(Collection entries)
----------------------------------------
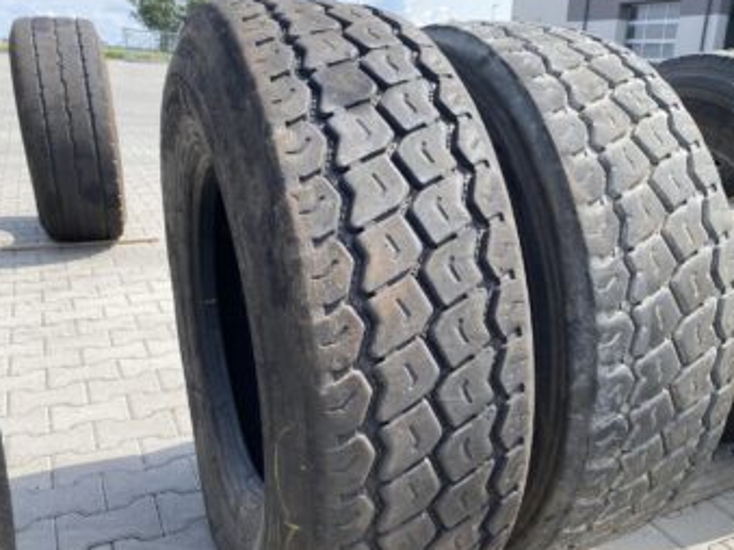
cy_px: 319
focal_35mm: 33
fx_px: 699
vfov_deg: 42.8
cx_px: 453
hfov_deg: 54.8
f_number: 1.8
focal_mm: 4.25
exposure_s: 1/1147
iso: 32
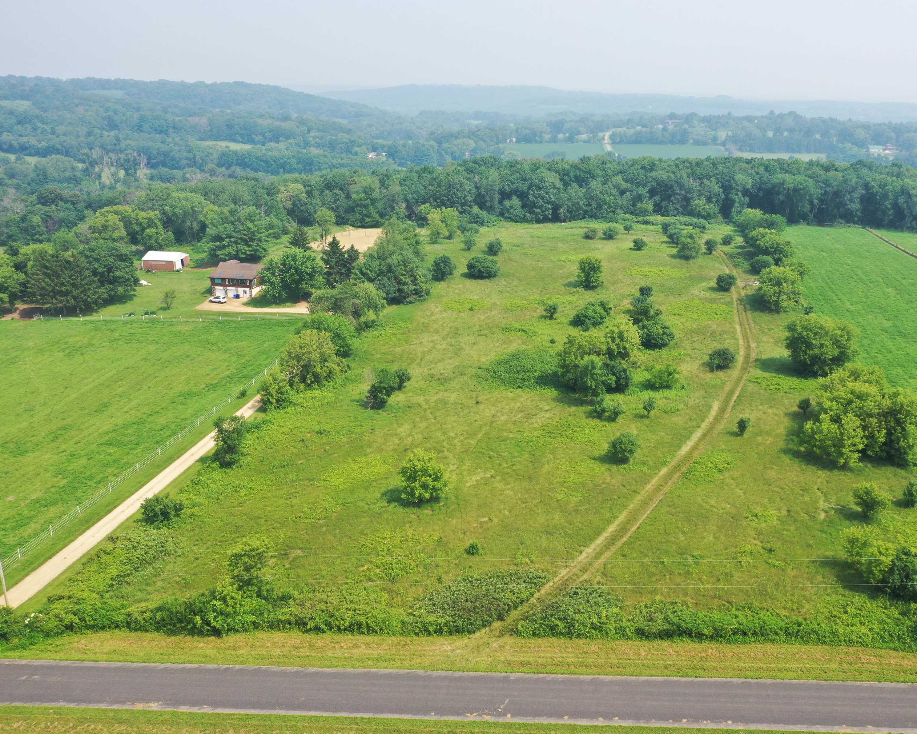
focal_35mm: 32
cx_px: 540
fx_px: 868
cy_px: 366
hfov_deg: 55.3
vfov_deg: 45.8
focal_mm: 10.26
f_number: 5.6
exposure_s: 1/320
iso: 100
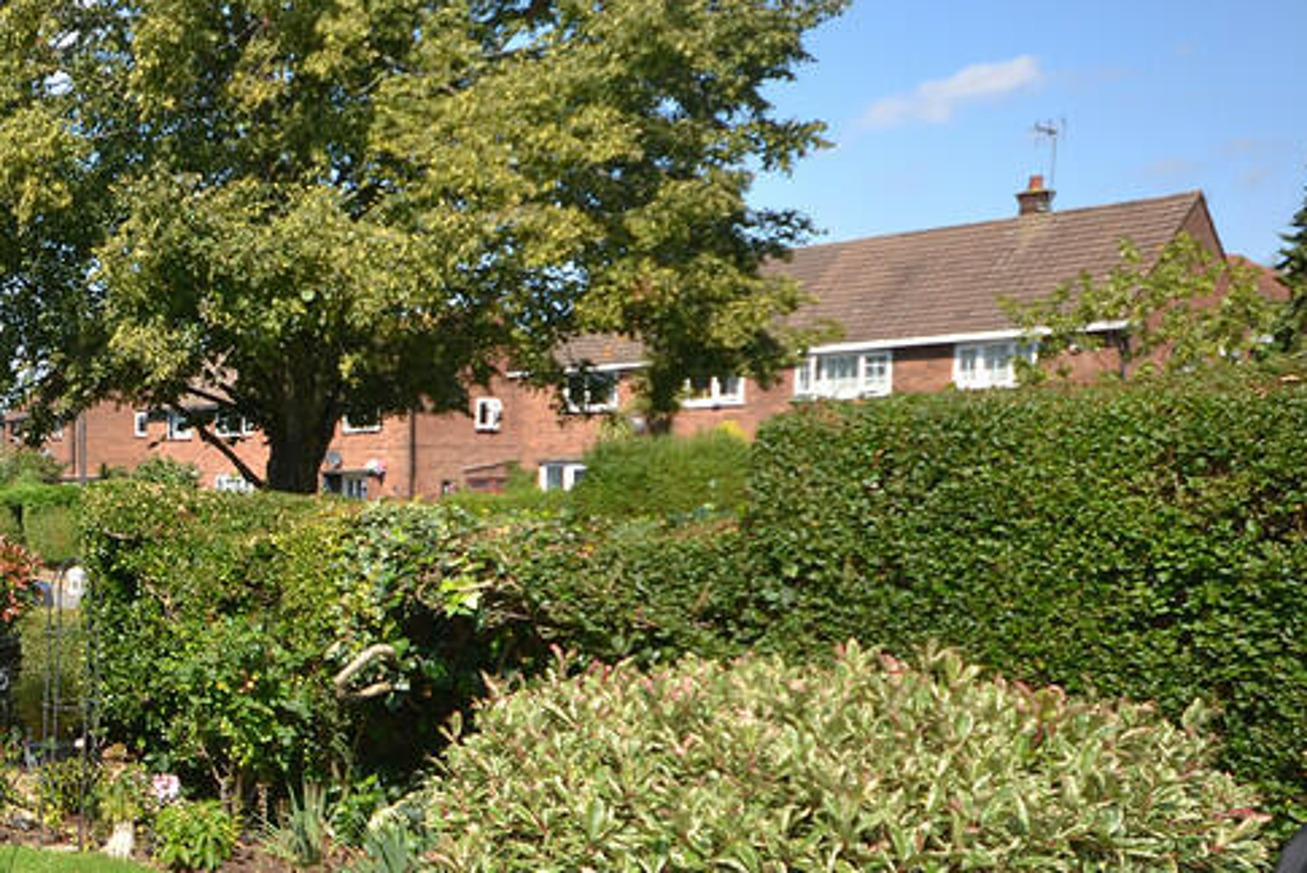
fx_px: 1380
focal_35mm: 38
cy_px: 586
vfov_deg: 34.8
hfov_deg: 42.1
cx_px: -65
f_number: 7.1
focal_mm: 12
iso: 100
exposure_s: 1/200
----------------------------------------
▶ [Exercise requirements]: Please write out the lines above, beginning at the line with "hfov_deg: 55.3" and ending at the last line of the records, exactly as they appear and without pictures.

▶ [Answer for this exercise]:
hfov_deg: 55.3
vfov_deg: 45.8
focal_mm: 10.26
f_number: 5.6
exposure_s: 1/320
iso: 100
fx_px: 1380
focal_35mm: 38
cy_px: 586
vfov_deg: 34.8
hfov_deg: 42.1
cx_px: -65
f_number: 7.1
focal_mm: 12
iso: 100
exposure_s: 1/200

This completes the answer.